Refuser de se présenter comme dotés de pouvoirs réels
Un point que les deux frères tiennent à clarifier concerne l'éthique de leur présentation. Leur nom de scène signifie littéralement les frères honnêtes, et ils insistent sur le fait qu'ils n'ont jamais présenté leur travail comme un pouvoir surnaturel, contrairement à certains artistes du mentalisme grand public. Ils rapportent avoir reçu, après leurs premières apparitions télévisées, des appels de personnes gravement malades espérant une guérison, ce qui les a confortés dans le choix de toujours présenter leur travail comme un art du divertissement plutôt que comme une capacité réelle.
Cette position rejoint un débat plus large sur la responsabilité des artistes de mentalisme et de grande illusion vis-à-vis d'un public susceptible de prendre certaines présentations au premier degré, une question que l'on retrouve également chez d'autres artistes internationaux dans notre article sur Derren Brown.
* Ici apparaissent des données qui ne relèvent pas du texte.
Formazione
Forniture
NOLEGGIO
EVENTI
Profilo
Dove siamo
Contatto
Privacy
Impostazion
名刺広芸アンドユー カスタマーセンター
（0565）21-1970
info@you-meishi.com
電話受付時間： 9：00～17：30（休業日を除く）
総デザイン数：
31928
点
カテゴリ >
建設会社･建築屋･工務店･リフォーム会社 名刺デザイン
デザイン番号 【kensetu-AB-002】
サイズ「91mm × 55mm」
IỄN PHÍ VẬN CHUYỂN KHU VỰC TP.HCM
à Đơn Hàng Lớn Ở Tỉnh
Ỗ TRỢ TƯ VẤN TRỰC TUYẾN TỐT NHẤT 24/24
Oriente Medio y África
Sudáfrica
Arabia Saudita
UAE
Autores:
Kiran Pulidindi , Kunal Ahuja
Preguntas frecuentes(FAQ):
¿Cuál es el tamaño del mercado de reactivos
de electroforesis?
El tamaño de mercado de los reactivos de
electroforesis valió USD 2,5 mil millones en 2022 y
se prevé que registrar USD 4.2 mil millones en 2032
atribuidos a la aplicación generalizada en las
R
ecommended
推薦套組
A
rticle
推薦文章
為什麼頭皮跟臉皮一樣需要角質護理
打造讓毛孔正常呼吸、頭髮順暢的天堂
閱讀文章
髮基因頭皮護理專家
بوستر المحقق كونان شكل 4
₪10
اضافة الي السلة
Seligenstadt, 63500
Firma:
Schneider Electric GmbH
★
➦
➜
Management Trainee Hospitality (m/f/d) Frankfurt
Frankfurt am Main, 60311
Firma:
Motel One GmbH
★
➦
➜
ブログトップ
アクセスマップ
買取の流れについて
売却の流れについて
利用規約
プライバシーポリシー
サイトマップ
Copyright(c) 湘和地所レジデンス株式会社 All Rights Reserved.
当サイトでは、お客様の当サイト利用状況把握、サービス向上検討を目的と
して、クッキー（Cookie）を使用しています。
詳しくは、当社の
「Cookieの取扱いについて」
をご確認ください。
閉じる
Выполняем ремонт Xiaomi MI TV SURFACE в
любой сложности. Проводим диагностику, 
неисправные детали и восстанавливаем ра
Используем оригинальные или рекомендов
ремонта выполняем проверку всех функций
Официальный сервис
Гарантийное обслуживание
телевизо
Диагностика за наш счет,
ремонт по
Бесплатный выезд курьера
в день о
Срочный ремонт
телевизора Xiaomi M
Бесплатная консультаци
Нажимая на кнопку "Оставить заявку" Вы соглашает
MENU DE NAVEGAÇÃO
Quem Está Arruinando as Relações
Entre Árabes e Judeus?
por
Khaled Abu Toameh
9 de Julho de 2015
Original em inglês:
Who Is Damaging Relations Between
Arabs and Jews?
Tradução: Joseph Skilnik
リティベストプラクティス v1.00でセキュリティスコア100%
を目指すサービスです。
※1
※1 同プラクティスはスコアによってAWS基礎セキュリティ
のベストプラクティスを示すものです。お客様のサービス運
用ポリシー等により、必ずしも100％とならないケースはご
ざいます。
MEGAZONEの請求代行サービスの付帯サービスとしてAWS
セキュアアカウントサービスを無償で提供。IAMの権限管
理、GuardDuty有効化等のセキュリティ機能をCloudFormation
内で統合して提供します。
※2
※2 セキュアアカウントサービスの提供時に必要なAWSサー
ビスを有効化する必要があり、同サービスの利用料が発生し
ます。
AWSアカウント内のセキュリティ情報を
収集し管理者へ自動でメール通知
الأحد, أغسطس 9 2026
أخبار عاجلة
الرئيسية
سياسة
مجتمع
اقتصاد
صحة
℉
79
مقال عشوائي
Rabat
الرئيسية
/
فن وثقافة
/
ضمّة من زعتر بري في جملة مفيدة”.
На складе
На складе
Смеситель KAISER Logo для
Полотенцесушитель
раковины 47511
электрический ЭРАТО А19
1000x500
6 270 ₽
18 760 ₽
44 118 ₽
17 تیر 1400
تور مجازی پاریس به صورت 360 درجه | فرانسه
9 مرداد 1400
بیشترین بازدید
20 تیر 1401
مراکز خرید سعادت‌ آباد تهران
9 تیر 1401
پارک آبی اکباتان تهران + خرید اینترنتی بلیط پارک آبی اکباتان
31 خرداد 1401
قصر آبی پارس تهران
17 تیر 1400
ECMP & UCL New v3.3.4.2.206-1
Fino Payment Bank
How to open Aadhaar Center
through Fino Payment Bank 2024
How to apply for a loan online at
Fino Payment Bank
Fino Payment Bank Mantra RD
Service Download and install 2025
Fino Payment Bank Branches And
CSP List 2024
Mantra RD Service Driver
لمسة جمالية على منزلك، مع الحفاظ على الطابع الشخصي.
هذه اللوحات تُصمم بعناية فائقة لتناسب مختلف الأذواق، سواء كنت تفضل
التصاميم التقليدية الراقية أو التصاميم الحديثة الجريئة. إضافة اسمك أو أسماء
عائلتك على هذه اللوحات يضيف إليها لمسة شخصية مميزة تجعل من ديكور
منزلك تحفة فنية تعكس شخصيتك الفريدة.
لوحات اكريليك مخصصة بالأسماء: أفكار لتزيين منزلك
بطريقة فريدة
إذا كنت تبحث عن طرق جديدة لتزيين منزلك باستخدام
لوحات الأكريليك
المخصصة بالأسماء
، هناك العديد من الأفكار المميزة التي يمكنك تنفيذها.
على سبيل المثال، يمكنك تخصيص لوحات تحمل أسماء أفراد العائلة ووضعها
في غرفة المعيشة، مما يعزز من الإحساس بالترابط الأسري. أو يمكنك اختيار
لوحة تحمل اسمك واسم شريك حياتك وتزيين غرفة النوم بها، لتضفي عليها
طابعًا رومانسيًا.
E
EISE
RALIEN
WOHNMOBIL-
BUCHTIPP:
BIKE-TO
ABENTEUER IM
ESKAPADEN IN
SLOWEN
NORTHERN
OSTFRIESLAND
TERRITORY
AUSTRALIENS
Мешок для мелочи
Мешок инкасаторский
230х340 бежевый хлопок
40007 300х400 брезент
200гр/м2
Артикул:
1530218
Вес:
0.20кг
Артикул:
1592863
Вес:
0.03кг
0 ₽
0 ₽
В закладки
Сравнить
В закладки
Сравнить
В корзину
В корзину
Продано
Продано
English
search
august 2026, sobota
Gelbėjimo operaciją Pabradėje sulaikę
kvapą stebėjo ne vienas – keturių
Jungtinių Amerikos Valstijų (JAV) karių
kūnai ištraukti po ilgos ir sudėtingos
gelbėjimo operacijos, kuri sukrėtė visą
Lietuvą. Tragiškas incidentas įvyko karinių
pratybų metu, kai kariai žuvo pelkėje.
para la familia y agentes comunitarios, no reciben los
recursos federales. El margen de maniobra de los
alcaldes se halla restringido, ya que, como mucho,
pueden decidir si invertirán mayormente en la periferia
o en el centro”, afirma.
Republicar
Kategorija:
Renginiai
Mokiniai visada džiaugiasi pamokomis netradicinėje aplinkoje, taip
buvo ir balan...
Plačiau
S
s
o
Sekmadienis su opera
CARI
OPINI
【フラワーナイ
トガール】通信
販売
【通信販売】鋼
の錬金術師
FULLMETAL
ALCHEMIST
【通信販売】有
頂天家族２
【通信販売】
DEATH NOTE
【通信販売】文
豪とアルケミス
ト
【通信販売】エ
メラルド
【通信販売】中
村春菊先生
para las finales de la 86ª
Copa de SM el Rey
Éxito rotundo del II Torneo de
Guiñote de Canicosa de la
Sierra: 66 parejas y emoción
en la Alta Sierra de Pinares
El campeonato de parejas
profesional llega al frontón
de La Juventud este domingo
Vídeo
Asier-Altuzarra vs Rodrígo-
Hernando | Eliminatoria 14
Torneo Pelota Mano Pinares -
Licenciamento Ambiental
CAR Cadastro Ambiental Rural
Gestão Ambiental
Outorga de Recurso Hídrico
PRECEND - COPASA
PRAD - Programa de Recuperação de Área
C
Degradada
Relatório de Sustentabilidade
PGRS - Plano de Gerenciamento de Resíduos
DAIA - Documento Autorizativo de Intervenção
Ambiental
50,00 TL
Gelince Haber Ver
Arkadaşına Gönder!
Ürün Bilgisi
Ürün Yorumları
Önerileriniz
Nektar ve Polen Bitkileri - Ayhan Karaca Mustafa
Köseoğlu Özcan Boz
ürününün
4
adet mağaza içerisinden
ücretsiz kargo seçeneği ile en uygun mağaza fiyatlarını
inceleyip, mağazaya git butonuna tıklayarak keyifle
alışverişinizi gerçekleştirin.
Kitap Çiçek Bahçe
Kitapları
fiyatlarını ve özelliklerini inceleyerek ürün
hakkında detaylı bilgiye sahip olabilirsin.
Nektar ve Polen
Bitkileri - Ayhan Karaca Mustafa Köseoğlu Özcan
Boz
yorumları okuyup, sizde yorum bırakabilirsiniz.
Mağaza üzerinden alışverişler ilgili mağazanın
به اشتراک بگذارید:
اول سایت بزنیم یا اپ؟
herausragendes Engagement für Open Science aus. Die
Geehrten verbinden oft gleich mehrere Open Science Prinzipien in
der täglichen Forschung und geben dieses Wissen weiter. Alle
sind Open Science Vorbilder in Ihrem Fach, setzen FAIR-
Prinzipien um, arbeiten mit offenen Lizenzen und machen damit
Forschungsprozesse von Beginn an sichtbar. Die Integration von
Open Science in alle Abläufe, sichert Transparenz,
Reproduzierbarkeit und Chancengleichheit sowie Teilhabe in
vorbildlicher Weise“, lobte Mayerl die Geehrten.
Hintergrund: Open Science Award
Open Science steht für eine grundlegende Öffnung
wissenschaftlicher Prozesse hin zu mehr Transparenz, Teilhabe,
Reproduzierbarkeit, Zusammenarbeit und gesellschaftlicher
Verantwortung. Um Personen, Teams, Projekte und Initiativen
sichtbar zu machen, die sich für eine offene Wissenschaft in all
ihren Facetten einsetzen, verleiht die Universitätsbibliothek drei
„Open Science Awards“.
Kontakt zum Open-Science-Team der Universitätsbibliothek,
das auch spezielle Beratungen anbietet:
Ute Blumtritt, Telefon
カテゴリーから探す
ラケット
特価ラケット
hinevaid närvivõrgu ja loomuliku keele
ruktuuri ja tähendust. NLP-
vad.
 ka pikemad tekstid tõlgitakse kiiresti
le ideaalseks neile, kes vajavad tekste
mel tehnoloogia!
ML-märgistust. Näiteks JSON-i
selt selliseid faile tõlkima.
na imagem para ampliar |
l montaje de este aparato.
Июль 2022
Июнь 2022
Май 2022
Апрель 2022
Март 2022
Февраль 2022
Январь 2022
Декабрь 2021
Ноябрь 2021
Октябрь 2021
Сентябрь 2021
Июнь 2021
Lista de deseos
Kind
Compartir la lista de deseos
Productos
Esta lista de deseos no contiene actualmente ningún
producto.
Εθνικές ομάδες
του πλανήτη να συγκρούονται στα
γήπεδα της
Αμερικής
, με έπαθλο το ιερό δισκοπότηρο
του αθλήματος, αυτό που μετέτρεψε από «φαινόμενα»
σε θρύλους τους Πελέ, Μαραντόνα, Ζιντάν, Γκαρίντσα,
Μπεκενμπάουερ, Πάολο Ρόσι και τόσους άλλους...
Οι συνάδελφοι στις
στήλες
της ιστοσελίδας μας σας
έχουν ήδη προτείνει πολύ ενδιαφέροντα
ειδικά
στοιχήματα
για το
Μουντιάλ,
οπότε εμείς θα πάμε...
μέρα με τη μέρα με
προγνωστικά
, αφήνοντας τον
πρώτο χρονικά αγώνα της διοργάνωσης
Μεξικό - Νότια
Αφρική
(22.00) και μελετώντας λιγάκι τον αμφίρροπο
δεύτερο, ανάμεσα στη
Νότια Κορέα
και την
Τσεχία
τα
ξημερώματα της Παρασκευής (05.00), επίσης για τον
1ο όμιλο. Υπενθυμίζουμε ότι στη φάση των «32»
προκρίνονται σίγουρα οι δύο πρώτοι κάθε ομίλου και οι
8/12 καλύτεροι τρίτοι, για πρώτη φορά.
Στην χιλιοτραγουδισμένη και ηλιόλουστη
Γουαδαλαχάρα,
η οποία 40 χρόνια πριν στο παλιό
Ce qu'un magicien peut retenir de leur modèle
La trajectoire des Ehrlich Brothers tient en une idée directrice : mieux vaut maîtriser un périmètre plus restreint mais totalement en interne que de dépendre de prestataires extérieurs sur les éléments critiques du spectacle. C'est vrai à l'échelle d'une tournée de stade comme à celle d'un spectacle de salon, où la maîtrise complète de son matériel et de ses plans de secours reste le meilleur gage de fiabilité un soir de représentation.
Questions fréquentes sur les Ehrlich Brothers
Pourquoi les Ehrlich Brothers ont-ils autofinancé leur première tournée ?
Parce qu'aucun tourneur allemand n'a accepté de prendre le risque en 2012, convaincu que le public allemand ne se déplacerait pas pour un spectacle de magie. Les deux frères ont emprunté l'intégralité du budget eux-mêmes pour lancer la tournée.
Comment est née l'illusion de la moto sortant d'une boîte géante ?
Après avoir abandonné un tout premier concept sur lequel ils avaient travaillé pendant cinq jours, ils sont repartis du principe d'un objet universellement impressionnant jamais fait apparaître sur scène, et l'ont associé à l'esthétique d'un emballage de produit high-tech.
Pourquoi les Ehrlich Brothers refusent-ils de se présenter comme des voyants ou des guérisseurs ?
Par choix éthique explicite, renforcé par des demandes réelles de personnes malades espérant une guérison après leurs premières apparitions télévisées. Ils présentent systématiquement leur travail comme un art du divertissement.
David Copperfield a-t-il vraiment voulu racheter une de leurs illusions ?
Oui, il a contacté les deux frères pour obtenir les droits de leur illusion de l'oranger qui pousse en direct sur scène. Ils ont finalement décliné l'offre pour garder cette création dans leur propre spectacle.